# General Business Category > Technology Forum >  Linux Ubuntu 10 & Pastel Accounting

## KimH

I have searched the interwebs to find out whether Pastel Accounting is compatible with Ubuntu 10.  Haven't been able to find anything except other people asking the same question  :Roll Eyes (Sarcastic): 

Any software Guru's on the forum able to assist please?

Thanks
K  :Big Grin:

----------


## garthu

Hi Kim, not a Guru but have just changed to U10.

Try WINE. Its a compatibility program which worked for quick books.

www.winehq.org

They have lists there of what will work etc

----------

Dave A (06-Aug-10)

----------


## AndyD

What you're suggesting is probably possible but it will be a whole world of pain.

From a tech point of view, Pastel runs with Btrieve which is a pervasive record system, (binary tree retrieval system). Btrieve works at record level unlike SQL which works at structured language level.
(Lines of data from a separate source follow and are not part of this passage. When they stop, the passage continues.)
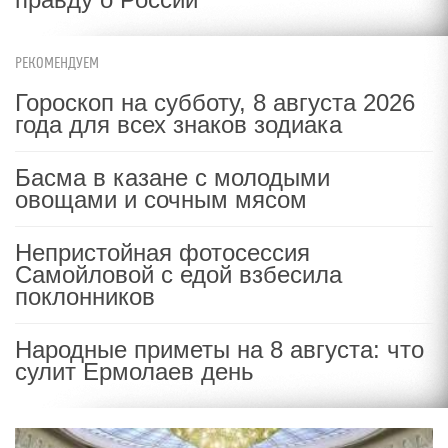
РЕКОМЕНДУЕМ
Гороскоп на субботу, 8 августа 2026
года для всех знаков зодиака
Басма в казане с молодыми
овощами и сочным мясом
Непристойная фотосессия
Самойловой с едой взбесила
поклонников
Народные приметы на 8 августа: что
сулит Ермолаев день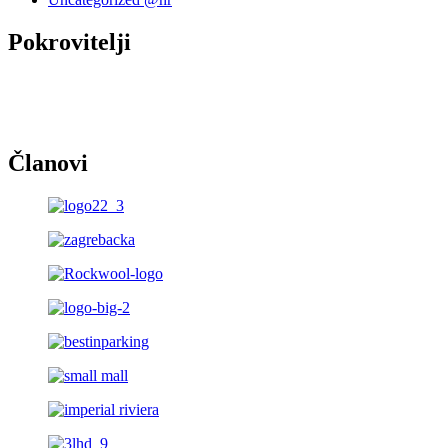
Pokrovitelji
Članovi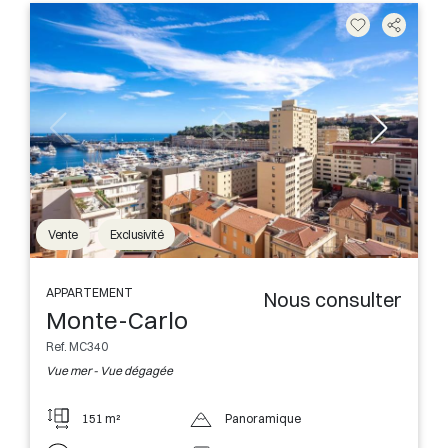
Vente
Exclusivité
APPARTEMENT
Nous consulter
Monte-Carlo
Ref. MC340
Vue mer - Vue dégagée
151 m²
Panoramique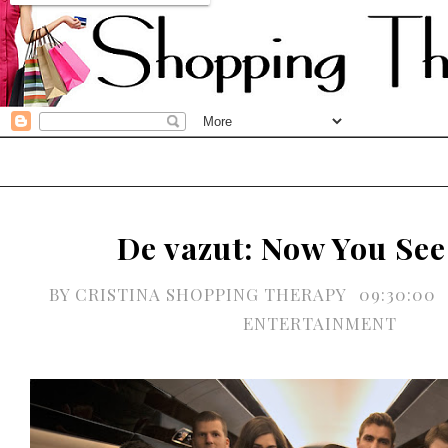
De vazut: Now You See
BY
CRISTINA SHOPPING THERAPY
09:30:00
ENTERTAINMENT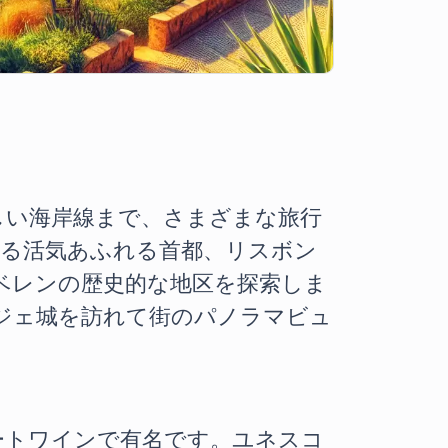
しい海岸線まで、さまざまな旅行
れる活気あふれる首都、リスボン
ベレンの歴史的な地区を探索しま
ジェ城を訪れて街のパノラマビュ
ートワインで有名です。ユネスコ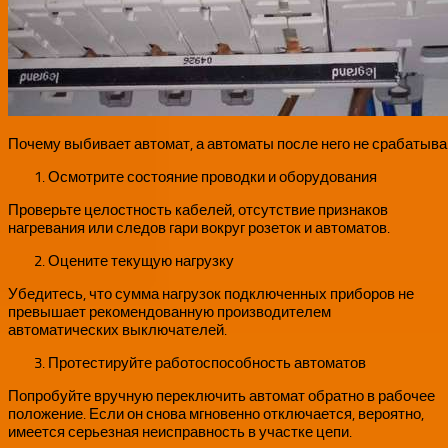
Почему выбивает автомат, а автоматы после него не срабатыв
Осмотрите состояние проводки и оборудования
Проверьте целостность кабелей, отсутствие признаков
нагревания или следов гари вокруг розеток и автоматов.
Оцените текущую нагрузку
Убедитесь, что сумма нагрузок подключенных приборов не
превышает рекомендованную производителем
автоматических выключателей.
Протестируйте работоспособность автоматов
Попробуйте вручную переключить автомат обратно в рабочее
положение. Если он снова мгновенно отключается, вероятно,
имеется серьезная неисправность в участке цепи.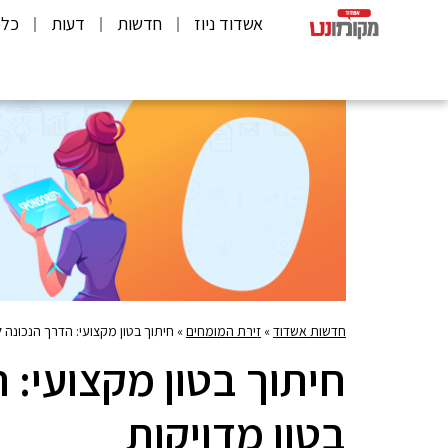
אשדוד ניוז
חדשות
דעות
כלכ
חדשות אשדוד
»
זירת המומחים
»
חיתוך בטון מקצועי: הדרך הנכונה 
חיתוך בטון מקצועי: 
בטון מדויקות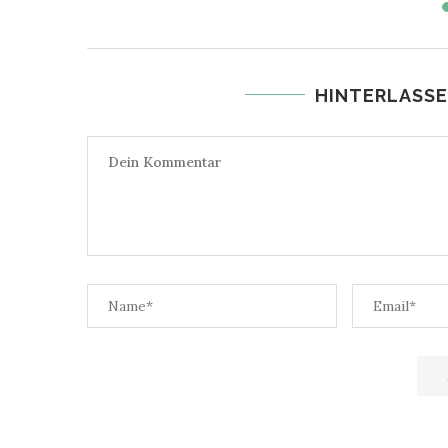
HINTERLASSE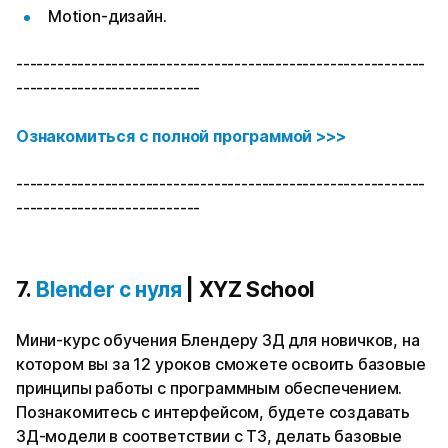
Motion-дизайн.
------------------------------------------------------------
---------------------------
Ознакомиться с полной программой >>>
------------------------------------------------------------
---------------------------
7.
Blender с нуля
| XYZ School
Мини-курс обучения Блендеру 3Д для новичков, на
котором вы за 12 уроков сможете освоить базовые
принципы работы с программным обеспечением.
Познакомитесь с интерфейсом, будете создавать
3Д-модели в соответствии с ТЗ, делать базовые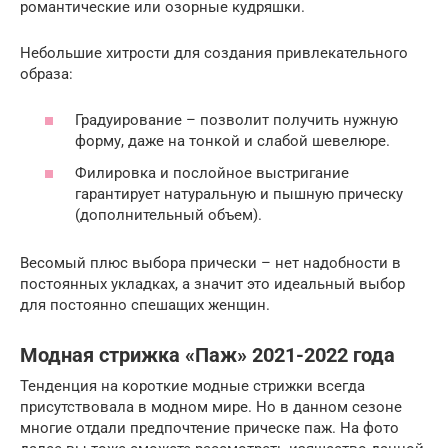
романтические или озорные кудряшки.
Небольшие хитрости для создания привлекательного
образа:
Градуирование – позволит получить нужную
форму, даже на тонкой и слабой шевелюре.
Филировка и послойное выстригание
гарантирует натуральную и пышную прическу
(дополнительный объем).
Весомый плюс выбора прически – нет надобности в
постоянных укладках, а значит это идеальный выбор
для постоянно спешащих женщин.
Модная стрижка «Паж» 2021-2022 года
Тенденция на короткие модные стрижки всегда
присутствовала в модном мире. Но в данном сезоне
многие отдали предпочтение прическе паж. На фото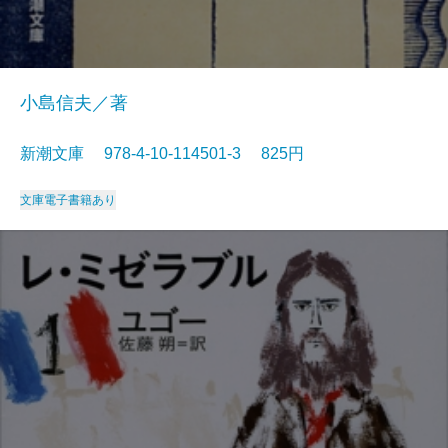
小島信夫／著
新潮文庫 978-4-10-114501-3 825円
文庫
電子書籍あり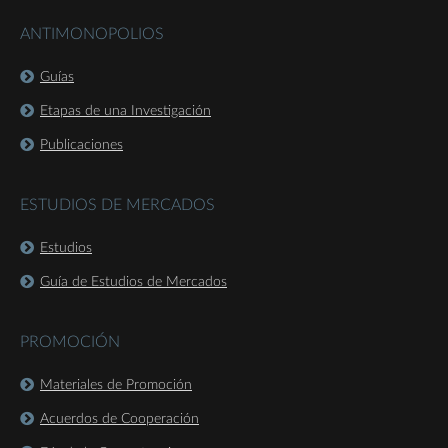
ANTIMONOPOLIOS
Guías
Etapas de una Investigación
Publicaciones
ESTUDIOS DE MERCADOS
Estudios
Guía de Estudios de Mercados
PROMOCIÓN
Materiales de Promoción
Acuerdos de Cooperación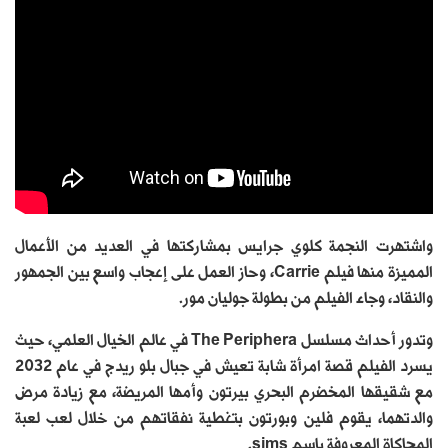
واشتهرت النجمة كلوي جرايس بمشاركتها في العديد من الأعمال
المميزة منها فيلم Carrie، وحاز العمل على إعجاب واسع بين الجمهور
والنقاد، وجاء الفيلم من بطولة جوليان مور.
وتدور أحداث مسلسل The Periphera في عالم الخيال العلمي، حيث
يسرد الفيلم قصة امرأة شابة تعيش في جبال بلو ريدج في عام 2032
مع شقيقها المخضرم البحري بيرتون وأمها المريضة، مع زيادة مرض
والدتهما، يقوم فلين وبورتون بتغطية نفقاتهم من خلال لعب لعبة
المحاكاة المعروفة باسم sims.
I'm not sure how you would convince Btrieve to run on a linux based platform but I am sure it would be a messy process and even under WINE I don't rate your chances. 

From a laymans point of view, what you save by not paying for Windows you'll probably spend on setting Pastel up on linux (Ubuntu). I think you'll have major ongoing support costs, far more so than with Windows and you might not get support from Softline whatsoever.

If vou go ahead please let me know how it goes. Good luck.

----------


## KimH

Thanks guys, I'll check out wine but my son has already told me the same thing that Andy has - so I guess I'll just have to stick to win xp on my desktop  :Frown:

----------


## AndyD

I was kinda hoping you were going to do the Guinea Pig thing but I think you made a wise choice if you're sticking with Windows in this particular case.

----------


## Dave A

Far from a total loss -



> Try WINE. Its a compatibility program which worked for quick books.


Thanks Garth.  :Thumbup:

----------


## greghsa

Pastel Definately does NOTwork on WINE or cross over linux (http://www.codeweavers.com/products/cxlinux/).
Being a linux fan, the only way you cam install Pastel on Linux is by having a virtual machine (e.g. VMware or Virtualbox). You can then load Windows XP on this Virtual machine inside Linux. (It works like a dream). The advantage is that you don't need to dual boot i.e log out of Linux, log into Windows, to do processing, but can have Pastel avaliable on one of your (many) linux desktops!

----------

AndyD (13-Aug-10), Dave A (13-Aug-10)

----------


## AndyD

Thanks for the info greghsa, much appreciated.
Using XP loaded in VMware on Ubuntu sounds much more feasible from a tech point of view. It might however be cost prohibitive as you'll still need XP and VMware.

----------